第4話スライムのひとり言

 ぽよよん ぷにゅ

 楽しげにユラらいで、ときどきはにゅーんと触覚を伸ばしたりしていますね。

 

 今夜のお客さまはスライムさまのようです。

 スライムって言えばいわゆるザコキャラと認定されている魔物ですよね。


  う~ん。

 ここは愚痴を聞くという場所なんですけれど。


 スライムさまがおしゃべりできないとしたら、どうやってお話を聞けばよいのでしょうか?
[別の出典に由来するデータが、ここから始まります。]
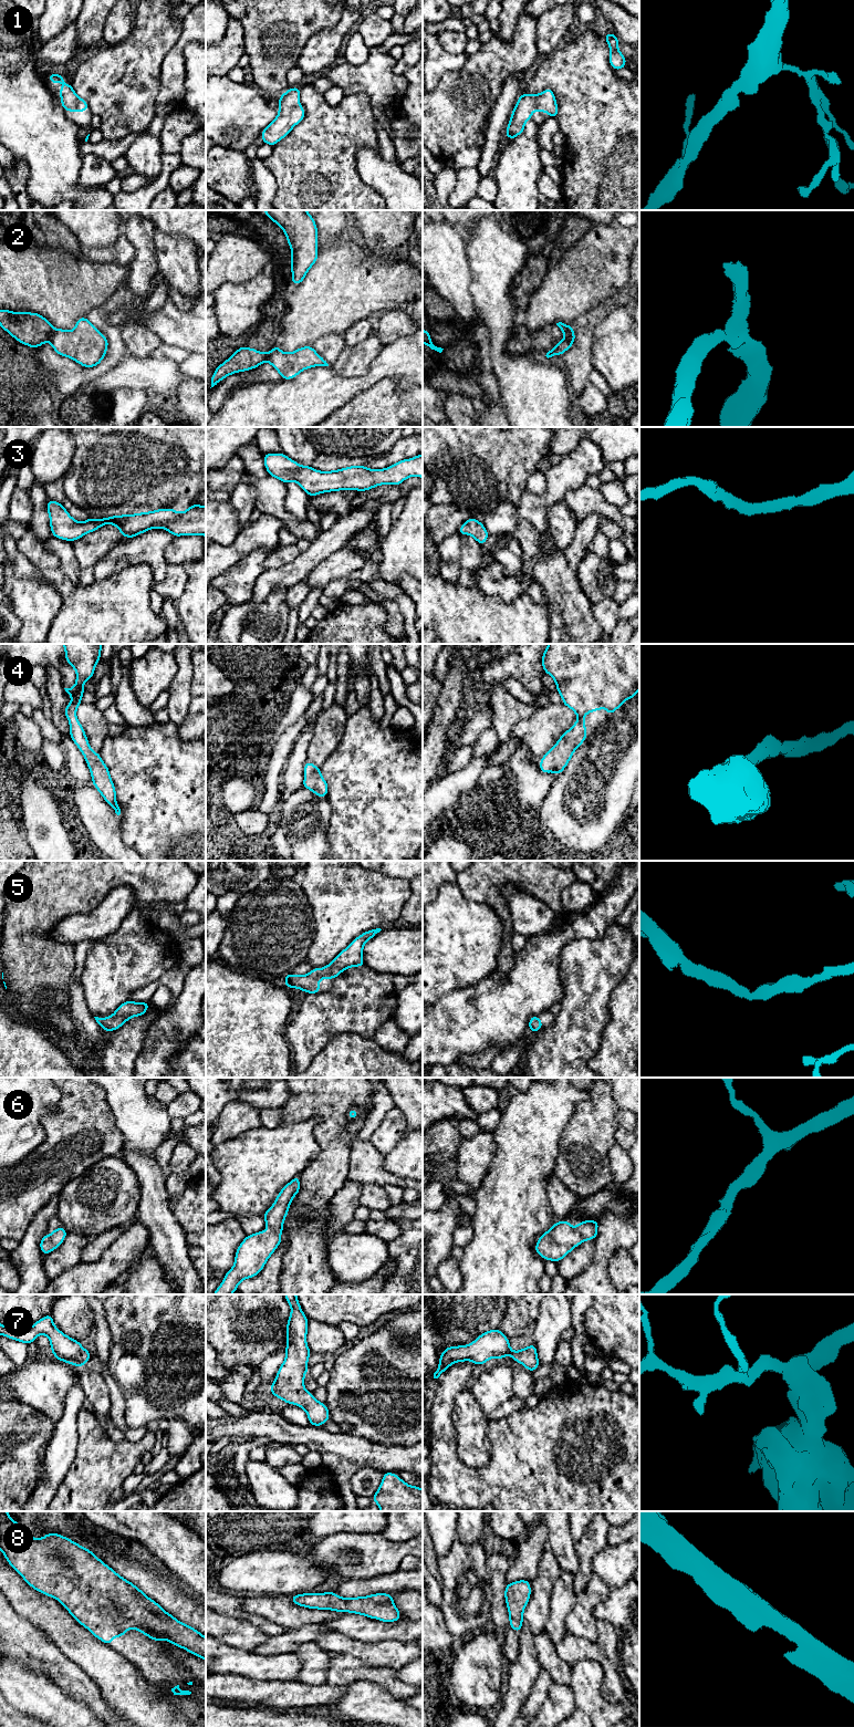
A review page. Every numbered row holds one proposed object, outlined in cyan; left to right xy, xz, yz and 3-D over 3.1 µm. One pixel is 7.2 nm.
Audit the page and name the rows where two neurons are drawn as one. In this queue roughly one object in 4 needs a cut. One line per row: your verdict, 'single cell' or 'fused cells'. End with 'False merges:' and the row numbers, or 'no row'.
1: single cell
2: fused cells
3: single cell
4: single cell
5: single cell
6: single cell
7: single cell
8: single cell
False merges: 2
 スライムさまは、この空間がお気に召したのかゆったりとくつろいでいらっしゃるようです。


 まぁいいか。

 スライムさまがご機嫌ならばそれでね。


 わたしがそう納得して、のんびりとソファに身体を沈めたときに、それはおこりました。


『お姉さんは、僕のお話を聞いてくれるの?』


 これがいわゆる念話というやつでしょうか。

 私も心の中でお返事をすることにしましょう。


『ええ、スライムさま。どうぞお話くださいませ。』


 スライムさまは身体を揺らすのをやめて静かに言葉を探しているようです。


 スライムというと、いつも揺れているようなイメージでしたから、このようにとどまっていると小さな宝玉のように美しくみえます。


『僕たちは、いつも僕たちなんだろうか?』


 そう言うとスライムさまは、言葉が足らないと思ったのでしょう。


『僕は、僕なんだよ。』


 そう付け加えました。


 確かにスライムに出会った時に、そのひとつひとつの個性を見る人は少ないでしょう。


 このスライムさまは、いつも自分を個人として見る事なく、十羽ひとからげに見られてしまうことに抗議しているのです。


 雑魚キャラの憂鬱でしょうか。


 けれども私たち人間であっても、私を見てもらえることはとても少ないのですよ。


 単なる受付嬢であったり、高校生であったりします。


 受験生でくくられることもあれば、誰かのお母さんとして見られることもあります。


『おっしゃるとおりですわ。あなたはこの世界の唯一です。これは誰にもクツガえしえない事実ですもの。』


 私の返事を聞くと、スライムさまは、大きく伸びあがりました。


 想いが伝わったことに安堵したのでしょう。

 

 『どうすればいいの?』


 コミュニケーションが苦手な私に、なんという難題を問いかけて下さるのでしょうか。


『どうすればいいと思われますか?』


 少し卑怯な質問返しをしてみました。


 私の答えは決まっていたのですけれどね。

 まだ砂時計の砂は、たっぷりと残っていますもの。


 さあ、スライムさまはどのように答えてくださるでしょうか?


『僕は目立つのは嫌いなんだ。』


 ほう、そーきましたか。


 目立ちたくはないけれど、誰かが僕を見つけて正当に評価すべきだとスライムさまは言うのです。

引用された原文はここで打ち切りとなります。